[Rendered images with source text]
----

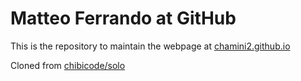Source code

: Matteo Ferrando at GitHub
=========================

This is the repository to maintain the webpage at [chamini2.github.io](https://chamini2.github.io)

Cloned from [chibicode/solo](https://github.com/chibicode/solo)
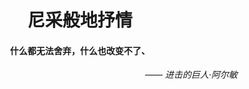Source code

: <div align="center">
<h1><b>尼采般地抒情</b></h1>
</div> 

<div align="center">
<h4>什么都无法舍弃，什么也改变不了、</h4>
</div> 
<div align="right">
<I>—— 进击的巨人·阿尔敏</I>
</div> 
<br>
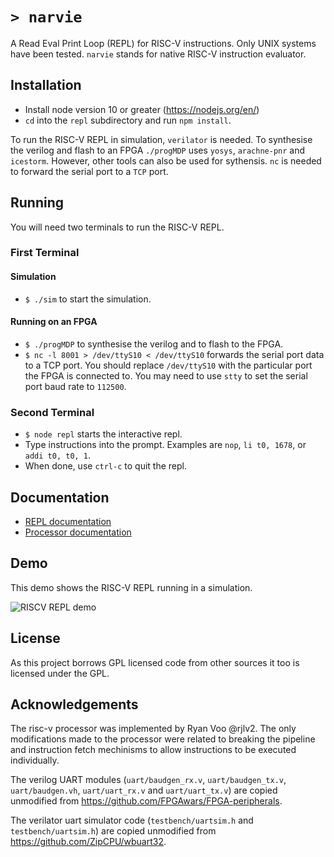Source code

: # `> narvie`

A Read Eval Print Loop (REPL) for RISC-V instructions.
Only UNIX systems have been tested.
`narvie` stands for native RISC-V instruction evaluator.

## Installation

* Install node version 10 or greater (<https://nodejs.org/en/>)
* `cd` into the `repl` subdirectory and run `npm install`.

To run the RISC-V REPL in simulation, `verilator` is needed.
To synthesise the verilog and flash to an FPGA `./progMDP` uses `yosys`, `arachne-pnr` and `icestorm`.
However, other tools can also be used for sythensis.
`nc` is needed to forward the serial port to a `TCP` port.

## Running

You will need two terminals to run the RISC-V REPL.

### First Terminal

#### Simulation

* `$ ./sim` to start the simulation.

#### Running on an FPGA

* `$ ./progMDP` to synthesise the verilog and to flash to the FPGA.
* `$ nc -l 8001 > /dev/ttyS10 < /dev/ttyS10` forwards the serial port data to a TCP port.
    You should replace `/dev/ttyS10` with the particular port the FPGA is connected to.
    You may need to use `stty` to set the serial port baud rate to `112500`.

### Second Terminal

* `$ node repl` starts the interactive repl.
* Type instructions into the prompt. Examples are `nop`, `li t0, 1678`, or `addi t0, t0, 1`.
* When done, use `ctrl-c` to quit the repl.

## Documentation

* [REPL documentation](documentation/repl.md)
* [Processor documentation](documentation/processor.md)

## Demo

This demo shows the RISC-V REPL running in a simulation.

![RISCV REPL demo](/images/demo.gif?raw=true)

## License

As this project borrows GPL licensed code from other sources it too is licensed under the GPL.

## Acknowledgements

The risc-v processor was implemented by Ryan Voo @rjlv2.
The only modifications made to the processor were related to breaking the pipeline and instruction fetch mechinisms to allow instructions to be executed individually.

The verilog UART modules (`uart/baudgen_rx.v`, `uart/baudgen_tx.v`, `uart/baudgen.vh`, `uart/uart_rx.v` and `uart/uart_tx.v`) are copied unmodified from <https://github.com/FPGAwars/FPGA-peripherals>.

The verilator uart simulator code (`testbench/uartsim.h` and `testbench/uartsim.h`) are copied unmodified from <https://github.com/ZipCPU/wbuart32>.
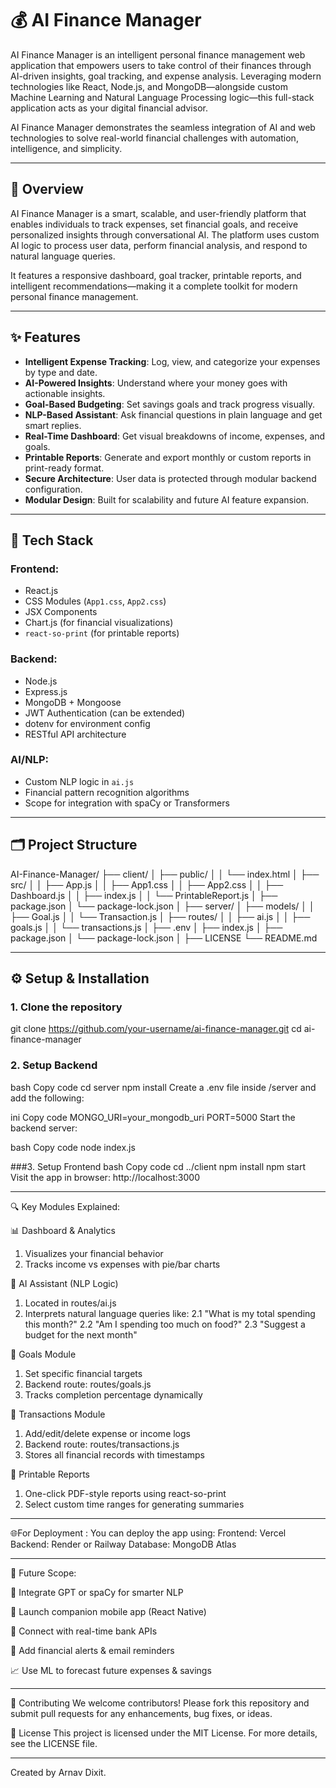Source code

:# 💰 AI Finance Manager

AI Finance Manager is an intelligent personal finance management web application that empowers users to take control of their finances through AI-driven insights, goal tracking, and expense analysis. Leveraging modern technologies like React, Node.js, and MongoDB—alongside custom Machine Learning and Natural Language Processing logic—this full-stack application acts as your digital financial advisor.

AI Finance Manager demonstrates the seamless integration of AI and web technologies to solve real-world financial challenges with automation, intelligence, and simplicity.

---

## 🧠 Overview

AI Finance Manager is a smart, scalable, and user-friendly platform that enables individuals to track expenses, set financial goals, and receive personalized insights through conversational AI. The platform uses custom AI logic to process user data, perform financial analysis, and respond to natural language queries.

It features a responsive dashboard, goal tracker, printable reports, and intelligent recommendations—making it a complete toolkit for modern personal finance management.

---

## ✨ Features

- **Intelligent Expense Tracking**: Log, view, and categorize your expenses by type and date.
- **AI-Powered Insights**: Understand where your money goes with actionable insights.
- **Goal-Based Budgeting**: Set savings goals and track progress visually.
- **NLP-Based Assistant**: Ask financial questions in plain language and get smart replies.
- **Real-Time Dashboard**: Get visual breakdowns of income, expenses, and goals.
- **Printable Reports**: Generate and export monthly or custom reports in print-ready format.
- **Secure Architecture**: User data is protected through modular backend configuration.
- **Modular Design**: Built for scalability and future AI feature expansion.

---

## 🧱 Tech Stack

### **Frontend**:
- React.js
- CSS Modules (`App1.css`, `App2.css`)
- JSX Components
- Chart.js (for financial visualizations)
- `react-so-print` (for printable reports)

### **Backend**:
- Node.js
- Express.js
- MongoDB + Mongoose
- JWT Authentication (can be extended)
- dotenv for environment config
- RESTful API architecture

### **AI/NLP**:
- Custom NLP logic in `ai.js`
- Financial pattern recognition algorithms
- Scope for integration with spaCy or Transformers

---

## 🗂️ Project Structure
AI-Finance-Manager/
├── client/
│ ├── public/
│ │ └── index.html
│ ├── src/
│ │ ├── App.js
│ │ ├── App1.css
│ │ ├── App2.css
│ │ ├── Dashboard.js
│ │ ├── index.js
│ │ └── PrintableReport.js
│ ├── package.json
│ └── package-lock.json
│
├── server/
│ ├── models/
│ │ ├── Goal.js
│ │ └── Transaction.js
│ ├── routes/
│ │ ├── ai.js
│ │ ├── goals.js
│ │ └── transactions.js
│ ├── .env
│ ├── index.js
│ ├── package.json
│ └── package-lock.json
│
├── LICENSE
└── README.md


---

## ⚙️ Setup & Installation

### 1. Clone the repository
git clone https://github.com/your-username/ai-finance-manager.git
cd ai-finance-manager

### 2. Setup Backend
bash
Copy code
cd server
npm install
Create a .env file inside /server and add the following:

ini
Copy code
MONGO_URI=your_mongodb_uri
PORT=5000
Start the backend server:

bash
Copy code
node index.js

###3. Setup Frontend
bash
Copy code
cd ../client
npm install
npm start
Visit the app in browser: http://localhost:3000

---

🔍 Key Modules Explained:

📊 Dashboard & Analytics
1. Visualizes your financial behavior
2. Tracks income vs expenses with pie/bar charts

🤖 AI Assistant (NLP Logic)
1. Located in routes/ai.js
2. Interprets natural language queries like:
   2.1 "What is my total spending this month?"
   2.2 "Am I spending too much on food?"
   2.3 "Suggest a budget for the next month"

🎯 Goals Module
1. Set specific financial targets
2. Backend route: routes/goals.js
3. Tracks completion percentage dynamically

🧾 Transactions Module
1. Add/edit/delete expense or income logs
2. Backend route: routes/transactions.js
3. Stores all financial records with timestamps

📄 Printable Reports
1. One-click PDF-style reports using react-so-print
2. Select custom time ranges for generating summaries

---

🌐For Deployment : You can deploy the app using:
Frontend: Vercel
Backend: Render or Railway
Database: MongoDB Atlas

---

🧠 Future Scope:

🔌 Integrate GPT or spaCy for smarter NLP

📲 Launch companion mobile app (React Native)

🏦 Connect with real-time bank APIs

🔔 Add financial alerts & email reminders

📈 Use ML to forecast future expenses & savings

---

🙌 Contributing
We welcome contributors!
Please fork this repository and submit pull requests for any enhancements, bug fixes, or ideas.

📄 License
This project is licensed under the MIT License.
For more details, see the LICENSE file.

---
Created by Arnav Dixit.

----

- DIRECTIONS FOR THIS TASK -
The required output is every line of the data above, set down exactly and stripped of pictures.

- ANSWER TO THE PROBLEM -
Source code

: Matteo Ferrando at GitHub
=========================

This is the repository to maintain the webpage at [chamini2.github.io](https://chamini2.github.io)

Cloned from [chibicode/solo](https://github.com/chibicode/solo)
Source code

: <div align="center">
<h1><b>尼采般地抒情</b></h1>
</div> 

<div align="center">
<h4>什么都无法舍弃，什么也改变不了、</h4>
</div> 
<div align="right">
<I>—— 进击的巨人·阿尔敏</I>
</div> 
<br>
Source code

: # `> narvie`

A Read Eval Print Loop (REPL) for RISC-V instructions.
Only UNIX systems have been tested.
`narvie` stands for native RISC-V instruction evaluator.

## Installation

* Install node version 10 or greater (<https://nodejs.org/en/>)
* `cd` into the `repl` subdirectory and run `npm install`.

To run the RISC-V REPL in simulation, `verilator` is needed.
To synthesise the verilog and flash to an FPGA `./progMDP` uses `yosys`, `arachne-pnr` and `icestorm`.
However, other tools can also be used for sythensis.
`nc` is needed to forward the serial port to a `TCP` port.

## Running

You will need two terminals to run the RISC-V REPL.

### First Terminal

#### Simulation

* `$ ./sim` to start the simulation.

#### Running on an FPGA

* `$ ./progMDP` to synthesise the verilog and to flash to the FPGA.
* `$ nc -l 8001 > /dev/ttyS10 < /dev/ttyS10` forwards the serial port data to a TCP port.
    You should replace `/dev/ttyS10` with the particular port the FPGA is connected to.
    You may need to use `stty` to set the serial port baud rate to `112500`.

### Second Terminal

* `$ node repl` starts the interactive repl.
* Type instructions into the prompt. Examples are `nop`, `li t0, 1678`, or `addi t0, t0, 1`.
* When done, use `ctrl-c` to quit the repl.

## Documentation

* [REPL documentation](documentation/repl.md)
* [Processor documentation](documentation/processor.md)

## Demo

This demo shows the RISC-V REPL running in a simulation.

![RISCV REPL demo](/images/demo.gif?raw=true)

## License

As this project borrows GPL licensed code from other sources it too is licensed under the GPL.

## Acknowledgements

The risc-v processor was implemented by Ryan Voo @rjlv2.
The only modifications made to the processor were related to breaking the pipeline and instruction fetch mechinisms to allow instructions to be executed individually.

The verilog UART modules (`uart/baudgen_rx.v`, `uart/baudgen_tx.v`, `uart/baudgen.vh`, `uart/uart_rx.v` and `uart/uart_tx.v`) are copied unmodified from <https://github.com/FPGAwars/FPGA-peripherals>.

The verilator uart simulator code (`testbench/uartsim.h` and `testbench/uartsim.h`) are copied unmodified from <https://github.com/ZipCPU/wbuart32>.
Source code

:# 💰 AI Finance Manager

AI Finance Manager is an intelligent personal finance management web application that empowers users to take control of their finances through AI-driven insights, goal tracking, and expense analysis. Leveraging modern technologies like React, Node.js, and MongoDB—alongside custom Machine Learning and Natural Language Processing logic—this full-stack application acts as your digital financial advisor.

AI Finance Manager demonstrates the seamless integration of AI and web technologies to solve real-world financial challenges with automation, intelligence, and simplicity.

---

## 🧠 Overview

AI Finance Manager is a smart, scalable, and user-friendly platform that enables individuals to track expenses, set financial goals, and receive personalized insights through conversational AI. The platform uses custom AI logic to process user data, perform financial analysis, and respond to natural language queries.

It features a responsive dashboard, goal tracker, printable reports, and intelligent recommendations—making it a complete toolkit for modern personal finance management.

---

## ✨ Features

- **Intelligent Expense Tracking**: Log, view, and categorize your expenses by type and date.
- **AI-Powered Insights**: Understand where your money goes with actionable insights.
- **Goal-Based Budgeting**: Set savings goals and track progress visually.
- **NLP-Based Assistant**: Ask financial questions in plain language and get smart replies.
- **Real-Time Dashboard**: Get visual breakdowns of income, expenses, and goals.
- **Printable Reports**: Generate and export monthly or custom reports in print-ready format.
- **Secure Architecture**: User data is protected through modular backend configuration.
- **Modular Design**: Built for scalability and future AI feature expansion.

---

## 🧱 Tech Stack

### **Frontend**:
- React.js
- CSS Modules (`App1.css`, `App2.css`)
- JSX Components
- Chart.js (for financial visualizations)
- `react-so-print` (for printable reports)

### **Backend**:
- Node.js
- Express.js
- MongoDB + Mongoose
- JWT Authentication (can be extended)
- dotenv for environment config
- RESTful API architecture

### **AI/NLP**:
- Custom NLP logic in `ai.js`
- Financial pattern recognition algorithms
- Scope for integration with spaCy or Transformers

---

## 🗂️ Project Structure
AI-Finance-Manager/
├── client/
│ ├── public/
│ │ └── index.html
│ ├── src/
│ │ ├── App.js
│ │ ├── App1.css
│ │ ├── App2.css
│ │ ├── Dashboard.js
│ │ ├── index.js
│ │ └── PrintableReport.js
│ ├── package.json
│ └── package-lock.json
│
├── server/
│ ├── models/
│ │ ├── Goal.js
│ │ └── Transaction.js
│ ├── routes/
│ │ ├── ai.js
│ │ ├── goals.js
│ │ └── transactions.js
│ ├── .env
│ ├── index.js
│ ├── package.json
│ └── package-lock.json
│
├── LICENSE
└── README.md


---

## ⚙️ Setup & Installation

### 1. Clone the repository
git clone https://github.com/your-username/ai-finance-manager.git
cd ai-finance-manager

### 2. Setup Backend
bash
Copy code
cd server
npm install
Create a .env file inside /server and add the following:

ini
Copy code
MONGO_URI=your_mongodb_uri
PORT=5000
Start the backend server:

bash
Copy code
node index.js

###3. Setup Frontend
bash
Copy code
cd ../client
npm install
npm start
Visit the app in browser: http://localhost:3000

---

🔍 Key Modules Explained:

📊 Dashboard & Analytics
1. Visualizes your financial behavior
2. Tracks income vs expenses with pie/bar charts

🤖 AI Assistant (NLP Logic)
1. Located in routes/ai.js
2. Interprets natural language queries like:
   2.1 "What is my total spending this month?"
   2.2 "Am I spending too much on food?"
   2.3 "Suggest a budget for the next month"

🎯 Goals Module
1. Set specific financial targets
2. Backend route: routes/goals.js
3. Tracks completion percentage dynamically

🧾 Transactions Module
1. Add/edit/delete expense or income logs
2. Backend route: routes/transactions.js
3. Stores all financial records with timestamps

📄 Printable Reports
1. One-click PDF-style reports using react-so-print
2. Select custom time ranges for generating summaries

---

🌐For Deployment : You can deploy the app using:
Frontend: Vercel
Backend: Render or Railway
Database: MongoDB Atlas

---

🧠 Future Scope:

🔌 Integrate GPT or spaCy for smarter NLP

📲 Launch companion mobile app (React Native)

🏦 Connect with real-time bank APIs

🔔 Add financial alerts & email reminders

📈 Use ML to forecast future expenses & savings

---

🙌 Contributing
We welcome contributors!
Please fork this repository and submit pull requests for any enhancements, bug fixes, or ideas.

📄 License
This project is licensed under the MIT License.
For more details, see the LICENSE file.

---
Created by Arnav Dixit.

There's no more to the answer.